Activation Functions in Neural Networks

By definition, activation function is a function used to transform the activation level of a unit (neuron) into an output signal. Typically, activation function has a “squashing” effect. introduction An activation function serves as a threshold, alternatively called classification or a partition. Bengio et al. refers to this as “Space Folding”. It essentially divides the original space into typically two partitions. Activation functions are usually introduced as requiring to be a non-linear function, that is, the role of activation function is made neural networks non-linear. Neural Networks example The purpose of an activation function in a Deep Learning context is to ensure that the representation in the input space is mapped to a different space in the output. In all cases a similarity function between the input and the weights are performed by a neural network. This can be an inner product, a correlation function or a convolution function. In all cases it is a measure of similarity between the learned weights and the input. This is then followed by a activation function that performs a threshold on the calculated similarity measure. In its most general sense, a neural network layer performs a projection that is followed by a selection. Both projection and selection are necessary for the dynamics learning. Without selection and only projection, a network will thus remain in the same space and be unable to create higher levels of abstraction between the layers. The projection operation may in fact be non-linear, but without the threshold function, there will be no mechanism to consolidate information. The selection operation is enforces information irreversibility, an necessary criteria for learning.
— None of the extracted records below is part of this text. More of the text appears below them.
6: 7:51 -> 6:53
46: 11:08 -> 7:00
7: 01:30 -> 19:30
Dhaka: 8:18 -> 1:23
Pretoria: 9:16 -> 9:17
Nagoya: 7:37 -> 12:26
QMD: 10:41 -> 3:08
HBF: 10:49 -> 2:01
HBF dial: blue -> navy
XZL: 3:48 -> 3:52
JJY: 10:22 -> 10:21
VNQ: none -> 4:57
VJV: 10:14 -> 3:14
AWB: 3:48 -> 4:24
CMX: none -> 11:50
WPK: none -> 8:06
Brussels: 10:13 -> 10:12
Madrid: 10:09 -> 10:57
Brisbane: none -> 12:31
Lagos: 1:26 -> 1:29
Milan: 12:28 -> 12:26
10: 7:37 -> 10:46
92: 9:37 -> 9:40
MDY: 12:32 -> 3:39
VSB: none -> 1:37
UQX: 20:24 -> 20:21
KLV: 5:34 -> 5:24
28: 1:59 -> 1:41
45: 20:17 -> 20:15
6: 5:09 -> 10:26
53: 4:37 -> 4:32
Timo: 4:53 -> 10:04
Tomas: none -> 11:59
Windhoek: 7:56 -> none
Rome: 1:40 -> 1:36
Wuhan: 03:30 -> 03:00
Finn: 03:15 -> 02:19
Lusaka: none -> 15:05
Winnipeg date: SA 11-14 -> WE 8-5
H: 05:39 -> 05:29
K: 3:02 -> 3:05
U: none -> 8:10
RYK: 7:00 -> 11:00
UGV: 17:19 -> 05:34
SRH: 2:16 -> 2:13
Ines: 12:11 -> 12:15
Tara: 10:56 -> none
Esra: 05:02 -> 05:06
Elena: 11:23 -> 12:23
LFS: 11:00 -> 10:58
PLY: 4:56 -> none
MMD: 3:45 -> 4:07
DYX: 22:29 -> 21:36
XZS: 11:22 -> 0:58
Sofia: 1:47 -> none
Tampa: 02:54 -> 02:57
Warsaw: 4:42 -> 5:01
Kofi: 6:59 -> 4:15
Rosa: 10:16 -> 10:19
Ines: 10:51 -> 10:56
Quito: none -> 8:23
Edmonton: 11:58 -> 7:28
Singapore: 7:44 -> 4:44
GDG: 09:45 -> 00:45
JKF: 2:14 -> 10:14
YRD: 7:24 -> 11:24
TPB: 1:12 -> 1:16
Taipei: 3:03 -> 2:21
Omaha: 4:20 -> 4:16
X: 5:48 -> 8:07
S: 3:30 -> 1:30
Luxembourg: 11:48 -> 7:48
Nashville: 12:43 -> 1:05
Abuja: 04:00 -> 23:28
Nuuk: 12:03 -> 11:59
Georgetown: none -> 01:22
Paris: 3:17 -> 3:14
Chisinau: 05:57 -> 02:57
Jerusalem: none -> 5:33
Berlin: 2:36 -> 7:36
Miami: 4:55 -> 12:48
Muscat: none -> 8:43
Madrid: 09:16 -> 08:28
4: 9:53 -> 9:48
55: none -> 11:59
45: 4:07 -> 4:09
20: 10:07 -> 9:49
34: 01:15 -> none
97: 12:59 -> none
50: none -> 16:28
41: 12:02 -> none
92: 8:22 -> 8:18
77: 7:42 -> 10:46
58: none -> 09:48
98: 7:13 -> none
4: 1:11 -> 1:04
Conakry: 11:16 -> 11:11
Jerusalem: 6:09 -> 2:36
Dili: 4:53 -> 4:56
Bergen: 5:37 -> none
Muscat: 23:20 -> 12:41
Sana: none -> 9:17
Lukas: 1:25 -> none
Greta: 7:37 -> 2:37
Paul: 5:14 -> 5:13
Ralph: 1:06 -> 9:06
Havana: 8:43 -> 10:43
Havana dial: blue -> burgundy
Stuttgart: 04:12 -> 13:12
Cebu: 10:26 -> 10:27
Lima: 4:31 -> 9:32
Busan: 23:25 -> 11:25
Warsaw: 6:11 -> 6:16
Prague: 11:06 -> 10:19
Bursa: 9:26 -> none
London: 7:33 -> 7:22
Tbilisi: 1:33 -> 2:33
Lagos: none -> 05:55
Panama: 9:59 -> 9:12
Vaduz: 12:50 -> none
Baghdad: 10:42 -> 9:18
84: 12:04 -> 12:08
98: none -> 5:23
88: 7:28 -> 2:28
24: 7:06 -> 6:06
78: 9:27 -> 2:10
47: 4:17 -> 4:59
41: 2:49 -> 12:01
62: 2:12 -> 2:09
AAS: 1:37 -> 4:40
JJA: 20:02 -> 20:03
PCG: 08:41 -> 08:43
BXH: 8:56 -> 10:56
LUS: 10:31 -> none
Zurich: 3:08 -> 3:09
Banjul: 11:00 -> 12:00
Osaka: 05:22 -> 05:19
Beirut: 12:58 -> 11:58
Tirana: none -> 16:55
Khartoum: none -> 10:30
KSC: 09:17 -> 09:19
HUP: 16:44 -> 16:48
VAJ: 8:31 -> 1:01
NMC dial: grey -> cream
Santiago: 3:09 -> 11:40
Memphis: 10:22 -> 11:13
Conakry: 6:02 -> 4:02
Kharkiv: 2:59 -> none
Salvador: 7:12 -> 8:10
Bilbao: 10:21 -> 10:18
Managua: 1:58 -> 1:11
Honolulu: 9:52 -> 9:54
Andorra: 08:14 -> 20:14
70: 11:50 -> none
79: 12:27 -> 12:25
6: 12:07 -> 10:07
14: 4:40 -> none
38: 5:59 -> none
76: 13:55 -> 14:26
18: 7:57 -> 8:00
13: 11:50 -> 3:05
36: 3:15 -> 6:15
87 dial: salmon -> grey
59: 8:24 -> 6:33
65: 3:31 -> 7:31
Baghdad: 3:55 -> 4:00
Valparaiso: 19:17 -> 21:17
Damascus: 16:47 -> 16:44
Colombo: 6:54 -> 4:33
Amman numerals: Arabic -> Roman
There have been many kinds of activation functions (over 640 different activation function proposals) that have been proposed over the years. However, best practice confines the use to only a limited kind of activation functions. Here I summarize several common-used activation functions, like Sigmoid, Tanh, ReLU, Softmax and so forth, as well as their merits and drawbacks.

Sigmoid Units

A Sigmoid function (used for hidden layer neuron output) is a special case of the logistic function having a characteristic “S”-shaped curve. The logistic function is defined by the formula $$ \sigma (x)=\frac{L}{1+e^{-k(x-x_{0})}} $$ where $e$ is the natural logarithm base (also known as Euler’s number), $x_{0}$ is the x-value of the Sigmoid’s midpoint, $L$ is the curve’s maximum value, and $k$ is the steepness of the curve. By setting $L=1$, $k=1$, $x_{0}=0$, we derive $$ \sigma (x)=\frac{1}{1+e^{-x}} $$ This is so called Sigmoid function and it is shown in the image below. sigmoid Sigmoid function takes a real-valued number and “squashes” it into range between 0 and 1, i.e., $\sigma (x)\in (0,1)$. In particular, large negative numbers become 0 and large positive numbers become 1. Moreover, the sigmoid function has a nice interpretation as the firing rate of a neuron: from not firing at all (0) to fully-saturated firing at an assumed maximum frequency (1). But it has two major drawbacks:

  1. Sigmoids saturate and kill gradients: The Sigmoid neuron has a property that when the neuron’s activation saturates at either tail of 0 or 1, the gradient (where $\sigma’(x)=\sigma (x)\cdot (1-\sigma (x))$, see the red dotted line above) at these regions is almost zero. During backpropagation, this gradient will be multiplied to the gradient of this gate’s output for the whole objective. Therefore, if the local gradient is very small, it will effectively “kill” the gradient and almost no signal will flow through the neuron to its weights and recursively to its data. So, it is critically important to initialize the weights of sigmoid neurons to prevent saturation. For instance, if the initial weights are too large then most neurons would become saturated and the network will barely learn.
  2. Sigmoid outputs are not zero-centered: It is undesirable since neurons in later layers of processing in a Neural Network would be receiving data that is not zero-centered. This has implications on the dynamics during gradient descent, because if the data coming into a neuron is always positive (e.g. $x>0$ elementwise in $f(x)=w^{T}x+b$), then the gradient on the weights $w$ will during backpropagation become either all be positive, or all negative (depending on the gradient of the whole expression $f$). This could introduce undesirable zig-zagging dynamics in the gradient updates for the weights. However, notice that once these gradients are added up across a batch of data the final update for the weights can have variable signs, somewhat mitigating this issue. Therefore, this is an inconvenience but it has less severe consequences compared to the saturated activation problem.

Tanh Units

The hyperbolic tangent (tanh) function (used for hidden layer neuron output) is an alternative to Sigmoid function. It is defined by the formula$$tanh(x)=\frac{1-e^{-2x}}{1+e^{-2x}}$$See the following image, tanh function is similar to Sigmoid function (Mathematically, $tanh(x)=2\sigma (2x)-1$), which is also sigmoidal (“S”-shaped). It squashes real-valued number to the range between -1 and 1, i.e., $tanh(x)\in (-1, 1)$. tanh Like the Sigmoid units, its activations saturate, but its output is zero-centered (means tanh solves the second drawback of Sigmoid). Therefore, in practice the tanh units is always preferred to the sigmoid units. The derivative of tanh function is defined as$$tanh’(x)=1-tanh^{2}(x)$$See the red dotted line in the above image, it interprets that tanh also saturate and kill gradient, since tanh’s derivative has similar shape as compare to Sigmoid’s derivative. What’s more, tanh has stronger gradients, since data is centered around 0, the derivatives are higher, and tanh avoids bias in the gradients.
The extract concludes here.